Angel-ML / angel

A Flexible and Powerful Parameter Server for large-scale machine learning
Other
6.74k stars 1.6k forks source link

convergence problems when using FTRL optimizer #351

Closed futurecam closed 5 years ago

futurecam commented 6 years ago

Hi, Angels,

We are using angel on spark for large scale wide model training, to serve for CTR prediction, so the feature is very sparse and the objective function is logloss When we shift optimizer to FTRL(before is LBFGS), there exists some convergence problem: 1) training the same dataset with the same parameters two times, we get different result for logloss and auc, and one is diverge at the first epoch;There is no data random shuffle when training and we did not set angel.staleness so I think the default value is 0(BSP) 2) training the same dataset twice but one is using part of features, the one using part of features cannot converge, turning the parameter cannot help

Because of all the case above can converge well when using LBFGS, I think maybe the convergence of FTRL is sensitive to data in distribute learning. I don't know convergence guarantee of ps for FTRL is sufficient or not when Z/N is calculate at worker and update at server? Or we need some other mechanism like trust region method to avoid diverge? Can anyone help?

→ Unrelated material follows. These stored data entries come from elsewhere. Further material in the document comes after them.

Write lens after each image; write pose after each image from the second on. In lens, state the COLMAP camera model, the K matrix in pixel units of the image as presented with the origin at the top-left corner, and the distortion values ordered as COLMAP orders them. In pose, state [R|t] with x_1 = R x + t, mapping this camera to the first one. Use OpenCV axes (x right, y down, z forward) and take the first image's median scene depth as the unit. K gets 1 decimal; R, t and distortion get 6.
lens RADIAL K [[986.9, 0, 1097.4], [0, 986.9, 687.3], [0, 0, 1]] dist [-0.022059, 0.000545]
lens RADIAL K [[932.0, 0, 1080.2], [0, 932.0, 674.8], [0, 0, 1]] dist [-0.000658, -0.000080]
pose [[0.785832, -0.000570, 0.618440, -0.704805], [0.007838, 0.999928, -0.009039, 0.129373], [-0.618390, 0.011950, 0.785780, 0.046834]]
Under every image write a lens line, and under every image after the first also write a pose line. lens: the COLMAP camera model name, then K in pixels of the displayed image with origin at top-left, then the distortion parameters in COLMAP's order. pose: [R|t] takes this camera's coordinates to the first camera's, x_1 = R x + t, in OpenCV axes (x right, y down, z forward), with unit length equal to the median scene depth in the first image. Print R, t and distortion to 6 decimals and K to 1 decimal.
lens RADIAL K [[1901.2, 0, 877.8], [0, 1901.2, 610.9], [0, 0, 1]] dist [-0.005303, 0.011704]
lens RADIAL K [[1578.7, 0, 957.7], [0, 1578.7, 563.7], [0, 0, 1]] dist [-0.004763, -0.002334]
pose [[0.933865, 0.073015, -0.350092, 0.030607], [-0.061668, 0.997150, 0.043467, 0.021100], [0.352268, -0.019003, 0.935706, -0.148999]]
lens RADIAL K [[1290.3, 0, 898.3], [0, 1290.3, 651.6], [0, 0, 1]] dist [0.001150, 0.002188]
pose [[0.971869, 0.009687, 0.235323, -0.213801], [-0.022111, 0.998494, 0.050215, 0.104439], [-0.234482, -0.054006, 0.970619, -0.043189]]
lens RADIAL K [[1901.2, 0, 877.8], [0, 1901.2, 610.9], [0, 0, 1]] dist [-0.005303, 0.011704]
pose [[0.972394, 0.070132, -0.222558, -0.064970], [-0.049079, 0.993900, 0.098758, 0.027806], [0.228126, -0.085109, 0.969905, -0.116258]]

The FTRL optimizer we use is Async mini-batch FTRL : for ( epochId <- 0 until epoch) { val tempRDD = trainSet.mapPartitions { iter => iter.toArray.sliding(batchSize, batchSize) .map { batch => // ftrl.optimize会更新模型参数 Z 和 N ftrl.optimize(batch, calcGradientLoss) } } tempRDD.count() }

QueenOfGalaxy commented 6 years ago

we encountered the same problem

luxin0123 commented 6 years ago

First, thanks for your question @futurecam .We had tested the the convergence of FTRL for some data sets, and got a good and reasonable result before release it. About trainning async mini-batch FTRL, I have the following suggestions:

  1. Unlike the sync mini-batch FTRL, async is more difficult to train indeed. BatchSize param is very important to take into account, especially for some data sets whose distribution is not disciplinary. If so, you should use a small size between 500 and 5000 or even smaller. Meanwhile, the alpha and beta is also import to control the learning rate which should also be considered.
  2. As for LBFGS, we know for high dimension data sets, it's very hard to compute the hessian matrix.And for convex loss function, it can get the optimal solution as same as the FTRL. While, the FTRL-async mechanism make the train more difficult.
  3. Recently, angel has released 2.0.0 branch which support the FTRL-sync method to train and may be more easily to convergence . We are sincerely to invite you to use it and bring the feedbak.